In my beer review column on Taste T.O. this week, I freely admit to enjoying Rickard’s White, despite the fact that they might take my Certified Beer Geek card away for liking a Molson Coors product. It’s certainly not the best Belgian-style wheat beer around – it’s too sweet for one thing, and less nuanced than better examples for another – but it’s still tasty, especially when it’s fresh, and serves as a good fallback beer in the sort of places that haven’t come around to the fact that there’s more to beer than Molson, Labatt and a few big name imports.
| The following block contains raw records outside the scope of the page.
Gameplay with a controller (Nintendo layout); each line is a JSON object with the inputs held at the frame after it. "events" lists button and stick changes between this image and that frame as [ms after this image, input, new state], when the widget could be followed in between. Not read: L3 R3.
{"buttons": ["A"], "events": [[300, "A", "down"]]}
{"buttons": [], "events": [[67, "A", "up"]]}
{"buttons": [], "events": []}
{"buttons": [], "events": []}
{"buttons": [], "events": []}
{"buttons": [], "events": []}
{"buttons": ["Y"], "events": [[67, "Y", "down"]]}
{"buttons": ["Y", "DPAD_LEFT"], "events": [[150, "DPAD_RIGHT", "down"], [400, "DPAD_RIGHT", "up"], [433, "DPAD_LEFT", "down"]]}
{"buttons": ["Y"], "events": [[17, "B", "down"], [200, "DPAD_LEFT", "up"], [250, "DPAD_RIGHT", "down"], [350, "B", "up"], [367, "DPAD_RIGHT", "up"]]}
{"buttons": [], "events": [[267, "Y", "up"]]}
Because as far as we’ve come in the current Craft Beer Revolution, we’ve still got a long way to go. For a lot of Canadian beer drinkers, Rickards White may be as close as they’ve ever come to a craft beer, in much the same way that a lot of American beer drinkers view Blue Moon Belgian Wheat, the Coors-owned beer that Rickard’s White is based upon, as something really unique and out there.
This is something I can relate to, as I had a similar reaction to another Rickard’s beer around 20 years ago. While I was already familiar with the craft beer of the time from breweries like Brick, Formosa and Upper Canada, the beers I was drinking from them were mainly pale lagers. So the first time I saw Rickard’s Red, I was confused and intrigued. A red beer? Who had ever HEARD of such a thing? And since the Molson connection wasn’t well publicized at the time, I assumed that it was from some other small brewery like those others I’d been discovering.
I downed my fair share of pints and pitchers of the stuff back then, usually sitting on the deck patio at the Imperial Pub, but left it behind soon enough as my palate for microbrews developed further. I honestly can’t recall the last time I ordered it in a bar or pub, and the only reason I’m writing about it now is because there was a can in the same Molson Coors promo pack that contained the Rickard’s White and the light beers I covered a couple of weeks back.
Even after 20 years and literally thousands of other beers, I still find Rickard’s Red to be an attractive beer in the glass, with a with a bright copper colour and a big and natural looking off-white head. The aroma is simple – basic malt notes, a bit of caramel, a slight graininess, and no evidence of hops. The flavour is similarly unchallenging, and nowhere near the “flavour rollercoaster” promised by the commercial – just too-sweet malt, nondescript fruit notes, and a quick, blink-and-you’ll-miss-the-hops finish. For someone used to nothing but pale lagers (just as I was two decades ago), it may represent a step into a new beer realm, but put up against a ever-growing selection of distinct craft beers available to drinkers today, it’s fairly uninspired.
There’s plenty of inspiration elsewhere in the Molson Coors brand portfolio, though, as found in the couple of cans of Creemore Springs Kellerbier that were also in the package. When I wrote about it on Taste T.O. soon after it was launched as a seasonal beer last summer, I described it as “one of the best beers to be launched in Ontario in recent memory,” and I was glad to see it return for a second year.
I must confess that I drank the cans in the promo pack too quickly to write a proper review (or even take a picture – hence the generic image to the right), but my notes from last year are still pretty accurate:
It has a rich copper hue with the hazy body mentioned above, and a remarkably fresh and enticing aroma that holds notes of toasted grain, dried grass and juicy hops, along with a hint of yeast. The body is lightly carbonated, as is correct for the style, and while the flavour seems a bit muted if tasted straight from the fridge, giving the beer a few minutes to warm allows it to open up considerably, revealing a perfect balance between sweet, caramelish malt and pleasantly bitter hops, with a delicate suggestion of lemon zest in the finish. The yeast is also noticeable, but not overpowering, it just adds a well integrated depth and richness to the flavour.
Final thought: I wonder how the 20-years-ago version of me would’ve reacted to the Kellerbier? Considering how wild and crazy I found Rickard’s Red at the time, I can only imagine – and at the same time, I’m both happy and jealous that today’s young beer drinkers have the option, and many more besides.